The only issue the US and the EU agree on, with the strong support of Turkey, is the need to boost the financial resources of the IMF, doubling or even tripling them, to help especially the EMEs as well as poor developing countries hit hard by the global crisis. Even this issue could become contentious if the efforts to swell the IMF's financial resources get tangled in the reform of the IMF's outdated governance structure (see my last week's column "The IMF's role in combating the global crisis [3]").
Although they also agree on avoiding protectionism, an outcome of the first summit, in practice both sides have already violated that agreement.
Complicating the disagreement between the US and EU is China's concern that the massive government spending and budget deficits, coupled with an extremely loose monetary policy, in the US will lead eventually to accelerating US inflation and sharp dollar depreciation.

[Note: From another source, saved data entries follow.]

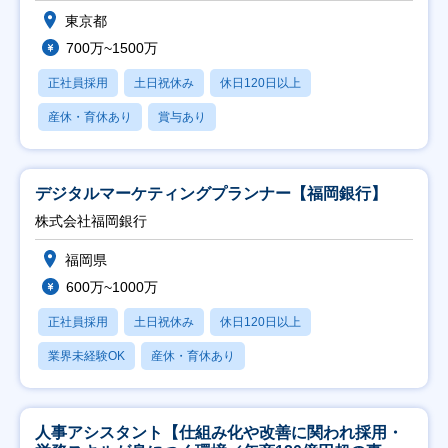
東京都
700万~1500万
正社員採用
土日祝休み
休日120日以上
産休・育休あり
賞与あり
デジタルマーケティングプランナー【福岡銀行】
株式会社福岡銀行
福岡県
600万~1000万
正社員採用
土日祝休み
休日120日以上
業界未経験OK
産休・育休あり
人事アシスタント【仕組み化や改善に関われ採用・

Although supportive of public spending to combat the recession, China, as the major creditor of the US, is worried that its massive foreign exchange reserves, exceeding $2 trillion, invested primarily in US government securities, will suffer huge losses with the dollar's depreciation. China's unusually blunt public concern about the safety of its US assets elicited an immediate forceful defense by the US presidential spokesman that "there's no safer investment in the world than in the US." How the enormous and contentious US-China financial debtor-creditor interdependence evolves in the months ahead will affect the economic and strategic balance of power between them and in the rest of the world.

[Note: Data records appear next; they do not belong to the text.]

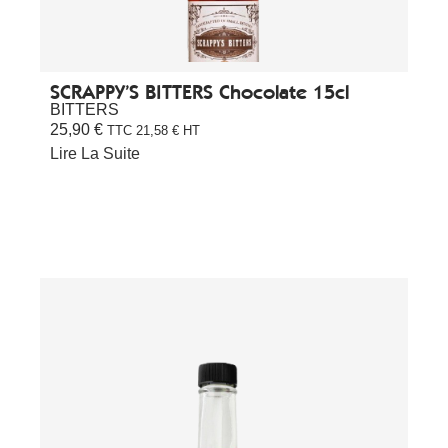
SCRAPPY’S BITTERS Chocolate 15cl
BITTERS
25,90
€
TTC
21,58
€
HT
Lire La Suite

We should view the contention over the next G-20 summit from a much-needed historical perspective. The London World Monetary and Economic Conference of 66 nations, organized by the League of Nations, convened on June 12, 1933, to fight the Great Depression. It broke down amid acrimony between the US and European countries, led by France and Great Britain, concerning the settlement of intergovernmental debts, the stabilization of exchange rate fluctuations and the restoration of global trade flows. Many economic historians blame the economic nationalism of the US under President Franklin Roosevelt, backed by the US Congress, for the failure of that London conference in intelligent collective action.
Notwithstanding the smug claims of those who boast that they have surely learned their lessons from the mistakes of the 1933 London conference, let's hope that next month's London summit, which confronts strikingly similar problems that bedeviled the world economy 76 years ago, does not suffer the same fate.